Posted at: 04/23/2013 11:36 PM
By: Dan Levy
ALBANY - Does government have the right to prohibit certain retail stores from selling a product that is perfectly legal to sell? That was the issue Tuesday night before the Albany County Legislature, which will soon decide whether to ban the sale of any tobacco products in pharmacies.
If Albany County were to pass such a law, it would become the first county in New York State to boot smokers out of their pharmacies if they wish to continue feeding their habit.
Among the more than two dozen speakers who were anxious to separate tobacco products from pharmacy shelves was Niskayuna High School student Ella Sciocchetti.
"A pharmacy should be a place insolated from the manipulative marketing practices of big tobacco," Sciocchetti asserted.
For Albany College of Pharmacy student Jessica Ramich, seeing tobacco side-by-side with health remedies is a big problem.

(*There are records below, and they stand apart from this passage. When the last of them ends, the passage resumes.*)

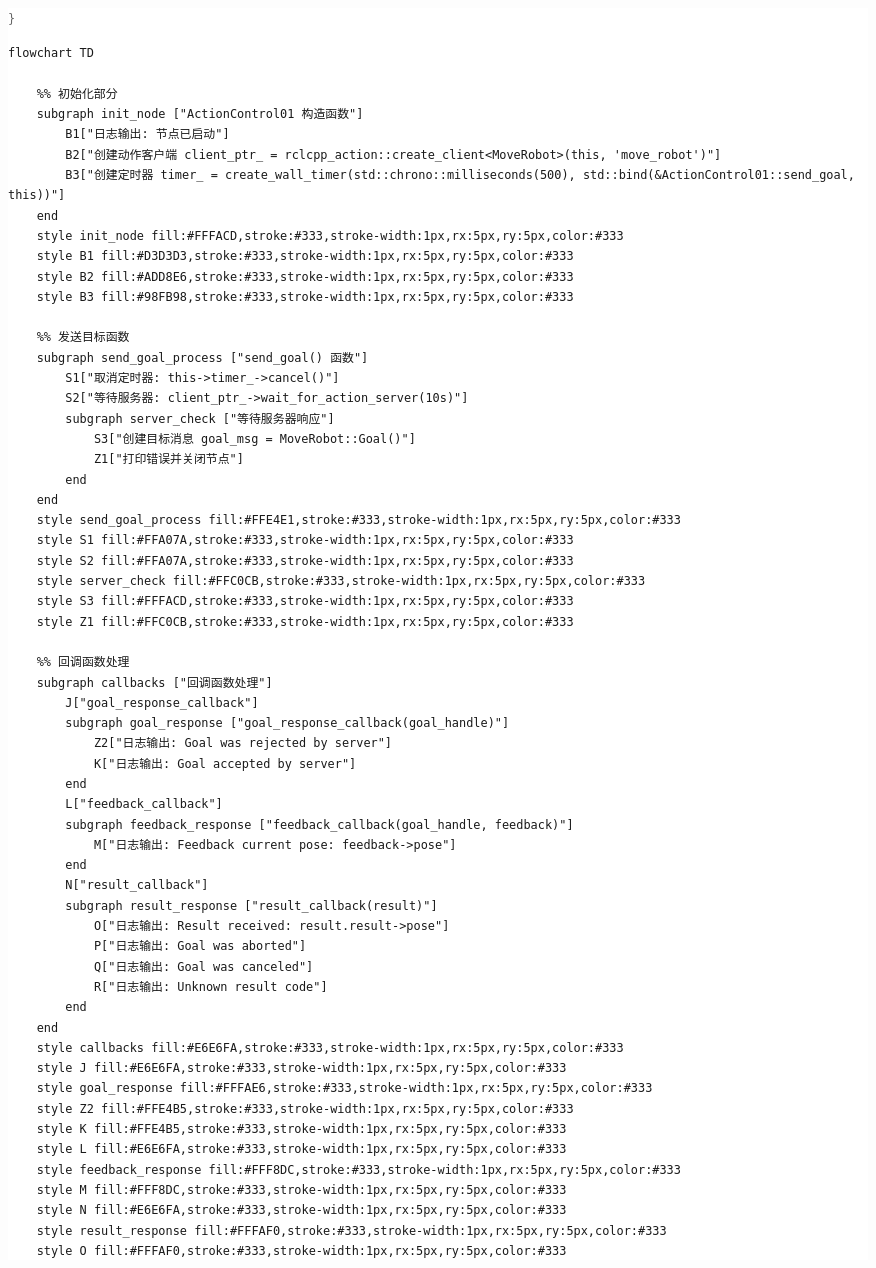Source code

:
 ```cpp
}
```

```mermaid
flowchart TD

    %% 初始化部分
    subgraph init_node ["ActionControl01 构造函数"]
        B1["日志输出: 节点已启动"]
        B2["创建动作客户端 client_ptr_ = rclcpp_action::create_client<MoveRobot>(this, 'move_robot')"]
        B3["创建定时器 timer_ = create_wall_timer(std::chrono::milliseconds(500), std::bind(&ActionControl01::send_goal, this))"]
    end
    style init_node fill:#FFFACD,stroke:#333,stroke-width:1px,rx:5px,ry:5px,color:#333
    style B1 fill:#D3D3D3,stroke:#333,stroke-width:1px,rx:5px,ry:5px,color:#333
    style B2 fill:#ADD8E6,stroke:#333,stroke-width:1px,rx:5px,ry:5px,color:#333
    style B3 fill:#98FB98,stroke:#333,stroke-width:1px,rx:5px,ry:5px,color:#333

    %% 发送目标函数
    subgraph send_goal_process ["send_goal() 函数"]
        S1["取消定时器: this->timer_->cancel()"]
        S2["等待服务器: client_ptr_->wait_for_action_server(10s)"]
        subgraph server_check ["等待服务器响应"]
            S3["创建目标消息 goal_msg = MoveRobot::Goal()"]
            Z1["打印错误并关闭节点"]
        end
    end
    style send_goal_process fill:#FFE4E1,stroke:#333,stroke-width:1px,rx:5px,ry:5px,color:#333
    style S1 fill:#FFA07A,stroke:#333,stroke-width:1px,rx:5px,ry:5px,color:#333
    style S2 fill:#FFA07A,stroke:#333,stroke-width:1px,rx:5px,ry:5px,color:#333
    style server_check fill:#FFC0CB,stroke:#333,stroke-width:1px,rx:5px,ry:5px,color:#333
    style S3 fill:#FFFACD,stroke:#333,stroke-width:1px,rx:5px,ry:5px,color:#333
    style Z1 fill:#FFC0CB,stroke:#333,stroke-width:1px,rx:5px,ry:5px,color:#333

    %% 回调函数处理
    subgraph callbacks ["回调函数处理"]
        J["goal_response_callback"]
        subgraph goal_response ["goal_response_callback(goal_handle)"]
            Z2["日志输出: Goal was rejected by server"]
            K["日志输出: Goal accepted by server"]
        end
        L["feedback_callback"]
        subgraph feedback_response ["feedback_callback(goal_handle, feedback)"]
            M["日志输出: Feedback current pose: feedback->pose"]
        end
        N["result_callback"]
        subgraph result_response ["result_callback(result)"]
            O["日志输出: Result received: result.result->pose"]
            P["日志输出: Goal was aborted"]
            Q["日志输出: Goal was canceled"]
            R["日志输出: Unknown result code"]
        end
    end
    style callbacks fill:#E6E6FA,stroke:#333,stroke-width:1px,rx:5px,ry:5px,color:#333
    style J fill:#E6E6FA,stroke:#333,stroke-width:1px,rx:5px,ry:5px,color:#333
    style goal_response fill:#FFFAE6,stroke:#333,stroke-width:1px,rx:5px,ry:5px,color:#333
    style Z2 fill:#FFE4B5,stroke:#333,stroke-width:1px,rx:5px,ry:5px,color:#333
    style K fill:#FFE4B5,stroke:#333,stroke-width:1px,rx:5px,ry:5px,color:#333
    style L fill:#E6E6FA,stroke:#333,stroke-width:1px,rx:5px,ry:5px,color:#333
    style feedback_response fill:#FFF8DC,stroke:#333,stroke-width:1px,rx:5px,ry:5px,color:#333
    style M fill:#FFF8DC,stroke:#333,stroke-width:1px,rx:5px,ry:5px,color:#333
    style N fill:#E6E6FA,stroke:#333,stroke-width:1px,rx:5px,ry:5px,color:#333
    style result_response fill:#FFFAF0,stroke:#333,stroke-width:1px,rx:5px,ry:5px,color:#333
    style O fill:#FFFAF0,stroke:#333,stroke-width:1px,rx:5px,ry:5px,color:#333
```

"It is an ethical dilemma for pharmacies to profit from harmful products in addition to providing goods and services to better their health," Ramich said, adding that it would violate the code of conduct pharmacists need to adhere to.
"They want to play it at both ends," said Michael Seserman, of the New York State Public Health Association. "They want to have their cake and eat it too by selling a product that causes cancer and heart disease and then make even more money by selling products that will treat people with those conditions."
Michael Rosen, who represents the Food Industry Alliance, which includes all major supermarket chains in the Capital Region, says the bill unfairly punishes responsible retailers.
"We know that our shopper wants to have a full shopping experience and have one stop shopping," Rosen said. "If they can't get it in Albany County they're going to get it some where else."
Jim Calvin of the New York State Association of Convenient Stores says because of the way the bill is worded, his industry would also be negatively impacted.
"Any retail establishment with Tylenol on its shelf would be classified as a pharmacy under this statute and thus forbidden from carrying any tobacco products," Calvin pointed out.
But the speakers at Tuesday night's public hearing were overwhelmingly and passionately against tobacco and pharmacies together under one roof.
"Cleary more residents and more consumers are turning to their pharmacists for their health care needs," said Julianne Hart of the American Heart Association. "They shouldn't be selling something to make them diseased."
"Does our society really value profits that much more then they value people's health?" Cohoes High School student Alysha Gagnon asked rhetorically. "Is this the message we want to send to kids like me and my classmates? I sincerely hope not."
In Massachusetts, where 56 communities have already prohibited tobacco sales in pharmacies, not one has been challenged.
Legislator Tim Nichols, who first introduced the bill about a year ago, said the local bill may still need to be tweaked, but he expects a vote from the full legislature within the next couple of months.